------ GIVEN RECORDS ------

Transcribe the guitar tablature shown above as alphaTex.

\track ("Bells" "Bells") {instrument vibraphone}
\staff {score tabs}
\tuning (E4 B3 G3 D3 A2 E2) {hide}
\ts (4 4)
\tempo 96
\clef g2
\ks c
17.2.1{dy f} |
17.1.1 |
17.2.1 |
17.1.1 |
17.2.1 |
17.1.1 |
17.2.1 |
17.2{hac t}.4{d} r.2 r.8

------

■ **EXERCISE DESCRIPTION**: Restate every one of the rows with "alphaTex" changed to "MusicXML", keeping all other wording unchanged.

■ **OUTPUT BELOW**:
Transcribe the guitar tablature shown above as MusicXML.

\track ("Bells" "Bells") {instrument vibraphone}
\staff {score tabs}
\tuning (E4 B3 G3 D3 A2 E2) {hide}
\ts (4 4)
\tempo 96
\clef g2
\ks c
17.2.1{dy f} |
17.1.1 |
17.2.1 |
17.1.1 |
17.2.1 |
17.1.1 |
17.2.1 |
17.2{hac t}.4{d} r.2 r.8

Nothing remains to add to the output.